Seminars & Colloquia
Frank Ruskey
Department of Computer Science, University of Victoria
" New Gray Codes for Combinations and Polyominos"
Tuesday January 24, 2006 04:00 PM
Location: 1226, EB II NCSU Centennial Campus
(Visitor parking instructions)
First, we present a new Gray code for combinations that is practical and elegant (Knuth includes it in Volume 4). We represent combinations as bitstrings with s 0's and t 1's, and generate them with a remarkably simple rule: Identify the shortest prefix ending in 010 or 011 (or the entire bitstring if no such prefix exists) and then rotate (shift) it by one position to the right. Since the rotated portion of the string consists of at most four contiguous runs of 0's and 1's, each successive combination can be generated by transposing only one or two pairs of bits. This leads to a very efficient loopless implementation. The Gray code also has a simple and efficient ranking algorithm that closely resembles that of combinations in colex order. For this reason, we have given a nickname to our order: cool-lex! (Research with Aaron Williams.)

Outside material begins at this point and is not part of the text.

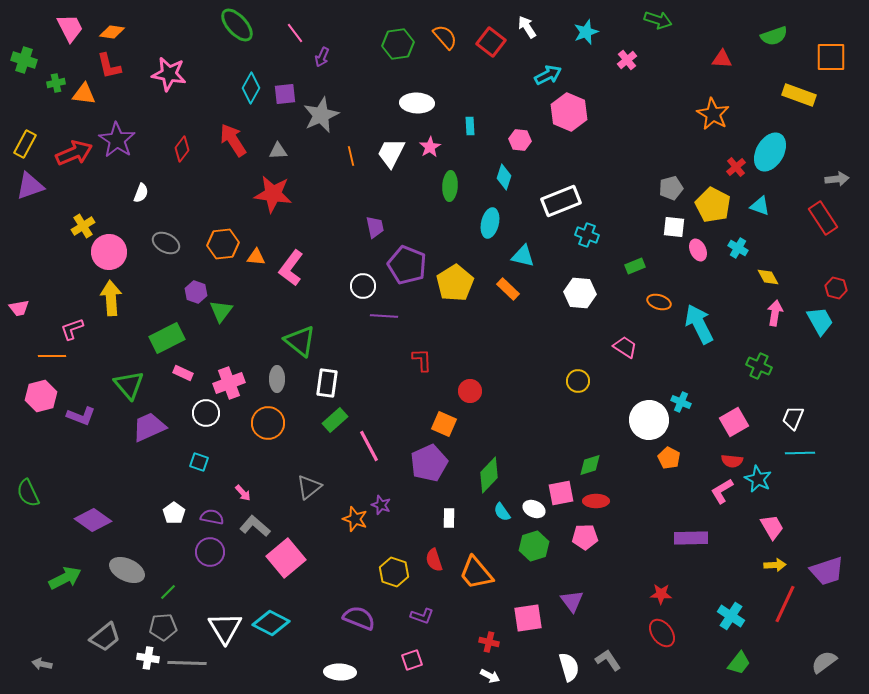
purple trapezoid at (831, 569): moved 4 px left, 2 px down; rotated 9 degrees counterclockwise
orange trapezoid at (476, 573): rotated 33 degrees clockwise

Next, we consider Gray codes for column-convex polyominoes, which are polyominoes whose intersections with vertical lines are connected. In the code successive polyominoes differ by the movement of one square. These Gray codes have interesting connections with certain classical distributive lattices studied in algebraic combinatorics, particularly with regard to questions of rank unimodality. (Research with Stirling Chow and Scott Craig.)